[Data excerpts]
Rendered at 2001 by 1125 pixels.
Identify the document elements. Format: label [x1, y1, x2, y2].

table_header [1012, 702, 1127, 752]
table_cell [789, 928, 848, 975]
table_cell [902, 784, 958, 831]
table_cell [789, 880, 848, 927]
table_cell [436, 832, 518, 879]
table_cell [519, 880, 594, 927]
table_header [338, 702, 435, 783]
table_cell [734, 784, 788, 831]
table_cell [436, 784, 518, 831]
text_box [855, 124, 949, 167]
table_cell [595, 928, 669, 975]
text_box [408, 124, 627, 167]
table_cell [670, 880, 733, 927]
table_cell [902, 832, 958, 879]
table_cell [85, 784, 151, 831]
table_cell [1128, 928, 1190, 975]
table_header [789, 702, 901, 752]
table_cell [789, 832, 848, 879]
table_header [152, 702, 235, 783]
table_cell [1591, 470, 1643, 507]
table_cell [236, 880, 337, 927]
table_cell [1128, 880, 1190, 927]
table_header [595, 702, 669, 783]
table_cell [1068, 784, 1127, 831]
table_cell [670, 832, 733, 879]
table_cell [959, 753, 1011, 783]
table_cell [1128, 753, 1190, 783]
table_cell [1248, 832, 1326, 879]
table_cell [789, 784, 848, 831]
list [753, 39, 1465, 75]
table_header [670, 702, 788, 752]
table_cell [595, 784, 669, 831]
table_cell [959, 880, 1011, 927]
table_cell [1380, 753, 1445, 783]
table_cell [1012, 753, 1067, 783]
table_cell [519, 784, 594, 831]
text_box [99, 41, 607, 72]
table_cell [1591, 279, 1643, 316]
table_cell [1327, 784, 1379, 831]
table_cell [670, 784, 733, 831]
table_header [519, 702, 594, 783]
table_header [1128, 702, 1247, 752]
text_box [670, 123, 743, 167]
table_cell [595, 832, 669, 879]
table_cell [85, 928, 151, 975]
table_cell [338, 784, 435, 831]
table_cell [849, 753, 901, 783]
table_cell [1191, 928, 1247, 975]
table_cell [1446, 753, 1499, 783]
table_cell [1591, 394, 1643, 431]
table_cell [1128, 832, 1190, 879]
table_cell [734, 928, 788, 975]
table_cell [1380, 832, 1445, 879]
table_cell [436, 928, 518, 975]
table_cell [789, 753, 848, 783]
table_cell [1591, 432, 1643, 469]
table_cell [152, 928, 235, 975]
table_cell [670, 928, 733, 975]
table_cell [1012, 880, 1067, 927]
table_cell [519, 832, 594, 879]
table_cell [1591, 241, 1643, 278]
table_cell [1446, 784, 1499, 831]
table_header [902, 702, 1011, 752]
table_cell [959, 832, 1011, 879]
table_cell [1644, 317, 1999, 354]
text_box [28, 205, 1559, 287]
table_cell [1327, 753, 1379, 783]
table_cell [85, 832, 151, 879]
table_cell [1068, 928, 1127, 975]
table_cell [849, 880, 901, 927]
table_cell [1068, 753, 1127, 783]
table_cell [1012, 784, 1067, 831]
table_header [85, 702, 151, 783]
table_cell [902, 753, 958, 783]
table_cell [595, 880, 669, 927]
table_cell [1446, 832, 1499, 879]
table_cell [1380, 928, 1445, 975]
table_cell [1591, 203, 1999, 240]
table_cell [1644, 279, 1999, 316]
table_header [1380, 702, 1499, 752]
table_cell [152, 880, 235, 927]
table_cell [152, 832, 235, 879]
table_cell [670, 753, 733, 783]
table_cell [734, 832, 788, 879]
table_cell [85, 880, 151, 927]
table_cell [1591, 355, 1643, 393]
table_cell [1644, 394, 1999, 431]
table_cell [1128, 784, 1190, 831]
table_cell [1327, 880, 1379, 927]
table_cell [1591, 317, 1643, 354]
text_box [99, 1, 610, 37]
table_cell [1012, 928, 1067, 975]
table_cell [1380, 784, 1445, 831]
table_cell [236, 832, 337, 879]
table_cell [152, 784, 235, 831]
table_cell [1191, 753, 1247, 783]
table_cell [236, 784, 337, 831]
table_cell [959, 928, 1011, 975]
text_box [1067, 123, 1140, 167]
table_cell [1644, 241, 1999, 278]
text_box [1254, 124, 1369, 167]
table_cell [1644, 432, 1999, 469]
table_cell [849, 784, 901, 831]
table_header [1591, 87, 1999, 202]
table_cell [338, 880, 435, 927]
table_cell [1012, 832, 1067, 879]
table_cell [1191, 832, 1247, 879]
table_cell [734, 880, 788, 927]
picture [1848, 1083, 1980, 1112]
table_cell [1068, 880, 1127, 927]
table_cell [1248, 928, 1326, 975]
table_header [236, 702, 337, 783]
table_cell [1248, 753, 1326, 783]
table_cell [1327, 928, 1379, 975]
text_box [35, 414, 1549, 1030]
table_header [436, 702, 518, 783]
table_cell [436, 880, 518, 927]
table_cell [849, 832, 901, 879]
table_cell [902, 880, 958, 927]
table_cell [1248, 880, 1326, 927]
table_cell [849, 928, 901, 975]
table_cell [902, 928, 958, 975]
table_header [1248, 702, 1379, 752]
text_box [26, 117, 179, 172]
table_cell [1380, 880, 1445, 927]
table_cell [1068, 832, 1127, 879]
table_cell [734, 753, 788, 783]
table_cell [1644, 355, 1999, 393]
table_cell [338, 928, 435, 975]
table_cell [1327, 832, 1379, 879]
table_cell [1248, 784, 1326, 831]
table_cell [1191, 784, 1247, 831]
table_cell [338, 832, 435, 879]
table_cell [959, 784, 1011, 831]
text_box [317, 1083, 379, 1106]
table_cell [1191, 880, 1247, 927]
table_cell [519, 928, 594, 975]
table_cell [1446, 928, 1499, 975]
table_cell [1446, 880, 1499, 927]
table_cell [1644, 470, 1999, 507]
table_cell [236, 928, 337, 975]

▶ [What you need to do]: Give back the entries exactly. Omit none of them.

▶ [Your solution]:
Rendered at 2001 by 1125 pixels.
Identify the document elements. Format: label [x1, y1, x2, y2].

table_header [1012, 702, 1127, 752]
table_cell [789, 928, 848, 975]
table_cell [902, 784, 958, 831]
table_cell [789, 880, 848, 927]
table_cell [436, 832, 518, 879]
table_cell [519, 880, 594, 927]
table_header [338, 702, 435, 783]
table_cell [734, 784, 788, 831]
table_cell [436, 784, 518, 831]
text_box [855, 124, 949, 167]
table_cell [595, 928, 669, 975]
text_box [408, 124, 627, 167]
table_cell [670, 880, 733, 927]
table_cell [902, 832, 958, 879]
table_cell [85, 784, 151, 831]
table_cell [1128, 928, 1190, 975]
table_header [789, 702, 901, 752]
table_cell [789, 832, 848, 879]
table_header [152, 702, 235, 783]
table_cell [1591, 470, 1643, 507]
table_cell [236, 880, 337, 927]
table_cell [1128, 880, 1190, 927]
table_header [595, 702, 669, 783]
table_cell [1068, 784, 1127, 831]
table_cell [670, 832, 733, 879]
table_cell [959, 753, 1011, 783]
table_cell [1128, 753, 1190, 783]
table_cell [1248, 832, 1326, 879]
table_cell [789, 784, 848, 831]
list [753, 39, 1465, 75]
table_header [670, 702, 788, 752]
table_cell [595, 784, 669, 831]
table_cell [959, 880, 1011, 927]
table_cell [1380, 753, 1445, 783]
table_cell [1012, 753, 1067, 783]
table_cell [519, 784, 594, 831]
text_box [99, 41, 607, 72]
table_cell [1591, 279, 1643, 316]
table_cell [1327, 784, 1379, 831]
table_cell [670, 784, 733, 831]
table_header [519, 702, 594, 783]
table_header [1128, 702, 1247, 752]
text_box [670, 123, 743, 167]
table_cell [595, 832, 669, 879]
table_cell [85, 928, 151, 975]
table_cell [338, 784, 435, 831]
table_cell [849, 753, 901, 783]
table_cell [1191, 928, 1247, 975]
table_cell [1446, 753, 1499, 783]
table_cell [1591, 394, 1643, 431]
table_cell [1128, 832, 1190, 879]
table_cell [734, 928, 788, 975]
table_cell [1380, 832, 1445, 879]
table_cell [436, 928, 518, 975]
table_cell [789, 753, 848, 783]
table_cell [1591, 432, 1643, 469]
table_cell [152, 928, 235, 975]
table_cell [670, 928, 733, 975]
table_cell [1012, 880, 1067, 927]
table_cell [519, 832, 594, 879]
table_cell [1591, 241, 1643, 278]
table_cell [1446, 784, 1499, 831]
table_header [902, 702, 1011, 752]
table_cell [959, 832, 1011, 879]
table_cell [1644, 317, 1999, 354]
text_box [28, 205, 1559, 287]
table_cell [1327, 753, 1379, 783]
table_cell [85, 832, 151, 879]
table_cell [1068, 928, 1127, 975]
table_cell [849, 880, 901, 927]
table_cell [1068, 753, 1127, 783]
table_cell [1012, 784, 1067, 831]
table_header [85, 702, 151, 783]
table_cell [902, 753, 958, 783]
table_cell [595, 880, 669, 927]
table_cell [1446, 832, 1499, 879]
table_cell [1380, 928, 1445, 975]
table_cell [1591, 203, 1999, 240]
table_cell [1644, 279, 1999, 316]
table_header [1380, 702, 1499, 752]
table_cell [152, 880, 235, 927]
table_cell [152, 832, 235, 879]
table_cell [670, 753, 733, 783]
table_cell [734, 832, 788, 879]
table_cell [85, 880, 151, 927]
table_cell [1591, 355, 1643, 393]
table_cell [1644, 394, 1999, 431]
table_cell [1128, 784, 1190, 831]
table_cell [1327, 880, 1379, 927]
table_cell [1591, 317, 1643, 354]
text_box [99, 1, 610, 37]
table_cell [1012, 928, 1067, 975]
table_cell [1380, 784, 1445, 831]
table_cell [236, 832, 337, 879]
table_cell [152, 784, 235, 831]
table_cell [1191, 753, 1247, 783]
table_cell [236, 784, 337, 831]
table_cell [959, 928, 1011, 975]
text_box [1067, 123, 1140, 167]
table_cell [1644, 241, 1999, 278]
text_box [1254, 124, 1369, 167]
table_cell [1644, 432, 1999, 469]
table_cell [849, 784, 901, 831]
table_header [1591, 87, 1999, 202]
table_cell [338, 880, 435, 927]
table_cell [1012, 832, 1067, 879]
table_cell [1191, 832, 1247, 879]
table_cell [734, 880, 788, 927]
picture [1848, 1083, 1980, 1112]
table_cell [1068, 880, 1127, 927]
table_cell [1248, 928, 1326, 975]
table_header [236, 702, 337, 783]
table_cell [1248, 753, 1326, 783]
table_cell [1327, 928, 1379, 975]
text_box [35, 414, 1549, 1030]
table_header [436, 702, 518, 783]
table_cell [436, 880, 518, 927]
table_cell [849, 832, 901, 879]
table_cell [902, 880, 958, 927]
table_cell [1248, 880, 1326, 927]
table_cell [849, 928, 901, 975]
table_cell [902, 928, 958, 975]
table_header [1248, 702, 1379, 752]
text_box [26, 117, 179, 172]
table_cell [1380, 880, 1445, 927]
table_cell [1068, 832, 1127, 879]
table_cell [734, 753, 788, 783]
table_cell [1644, 355, 1999, 393]
table_cell [338, 928, 435, 975]
table_cell [1327, 832, 1379, 879]
table_cell [1248, 784, 1326, 831]
table_cell [1191, 784, 1247, 831]
table_cell [338, 832, 435, 879]
table_cell [959, 784, 1011, 831]
text_box [317, 1083, 379, 1106]
table_cell [1191, 880, 1247, 927]
table_cell [519, 928, 594, 975]
table_cell [1446, 928, 1499, 975]
table_cell [1446, 880, 1499, 927]
table_cell [1644, 470, 1999, 507]
table_cell [236, 928, 337, 975]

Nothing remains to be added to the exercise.